What commissioners said they wanted to do in April is to have a list from staff of all the major capital improvement and maintenance projects that the community is facing. With that list, commissioners said they would then be able to rank where the library fits into their priorities.

“Part of the problem is we keep talking about prioritizing, but we really haven’t sat down and done it,” City Commissioner Sue Hack said.

Open to other sites

If the April study session places the library as a high enough priority, Mayor Mike Amyx said the city then should decide whether it supports the library board’s recommendation to build the project on the site of the current post office at Seventh and Vermont streets. Commissioners hardly touched on that topic at all Tuesday night.

Commissioners did hear, though, that some library leaders are open to considering other sites, if commissioners are not taken with the proposal put forward by members of the Fritzel family, which has included the library as part of a larger Vermont Street redevelopment.

“I don’t think it is as critical to us where the library is as it is that we have a new library,” said Deborah Thompson, a member of the city’s library board. “We recommended a site because you asked us to pick one.”

Amyx said if commissioners could settle on a site, then the city would need to put out a request for proposals to hire an architect to create a conceptual design that could be presented to voters. All five commissioners reaffirmed previous statements that the project would need to be taken to a citywide election.

Commissioners also heard city staff members repeat that a new library project almost certainly would require a tax increase.

“I think we have made it clear that we can’t take this project on with existing resources,” City Manager David Corliss said.

Corliss and his staff have crunched numbers that show the city property tax rate for the library would need to increase from about 3 mills to about 7 mills to pay for the construction and operation of a new $30 million library. A mill is $1 in property tax for every $1,000 in taxable value in property that a person owns.

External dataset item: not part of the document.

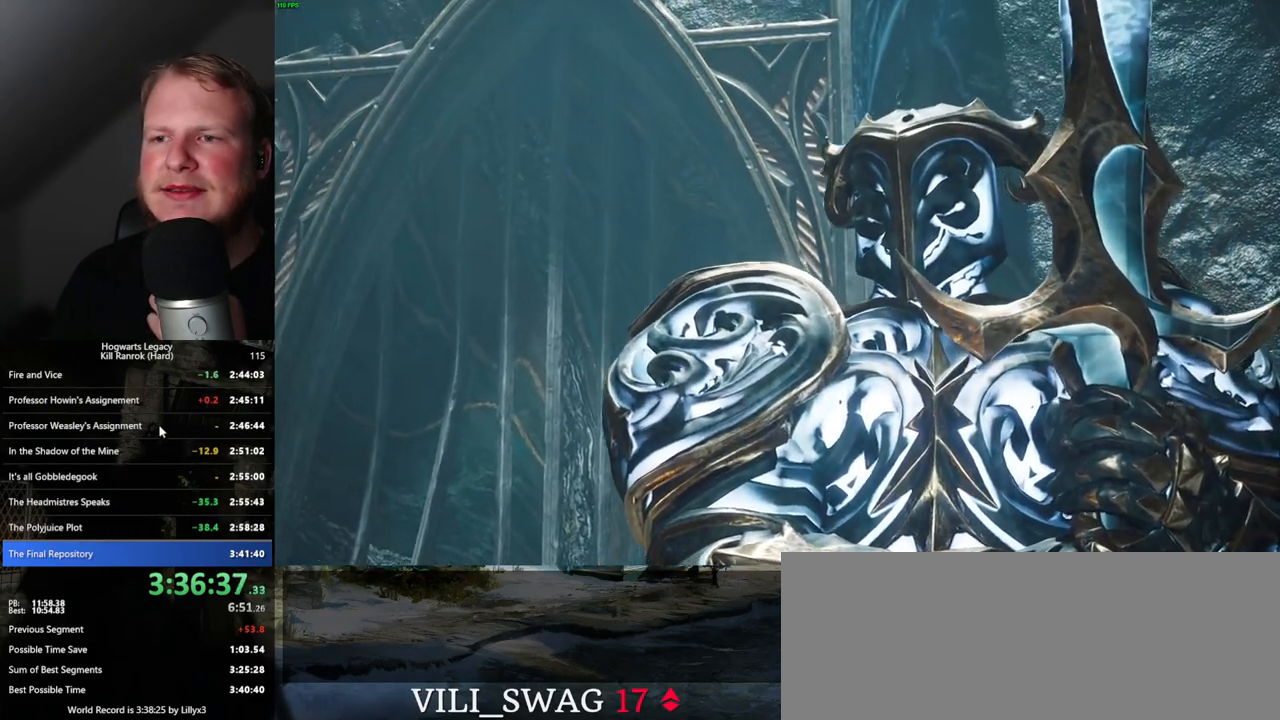
{"keys": [], "mouse": [], "events": []}
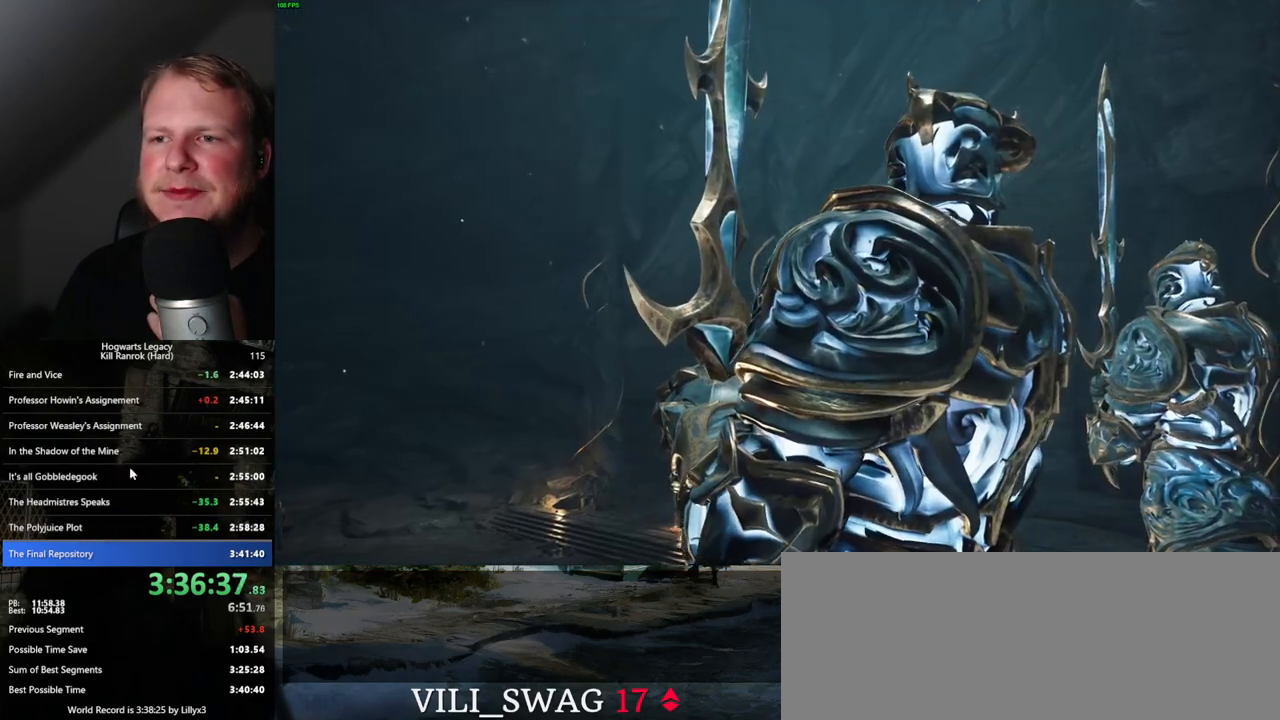
{"keys": [], "mouse": [], "events": []}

Corliss also has said a new sales tax could be used to pay for the library. That could include a new sales tax from 0.15 percent to 1 percent, depending on the number of years the city wanted to finance the project.

Commissioners heard from both supporters of the project and from those who had questions about whether the community could afford it.

“A new library really is warranted,” said Kathleen Morgan, a member of the library board who told commissioners that the library could be a great economic development tool because it could serve as resource for small businesses. “We have ignored it for too long. We should treat this like our basic infrastructure. It is a basic part of the fabric of the city.”

Joe Patterson, a longtime Lawrence resident, said he wanted architects to re-evaluate their determination that it was not feasible to add a second story to the building. If that is still determined to be unworkable, he said the city should consider less expensive satellite libraries.

“A $30 million library is an awful lot of money to spend when we have a lot of needs,” Patterson said.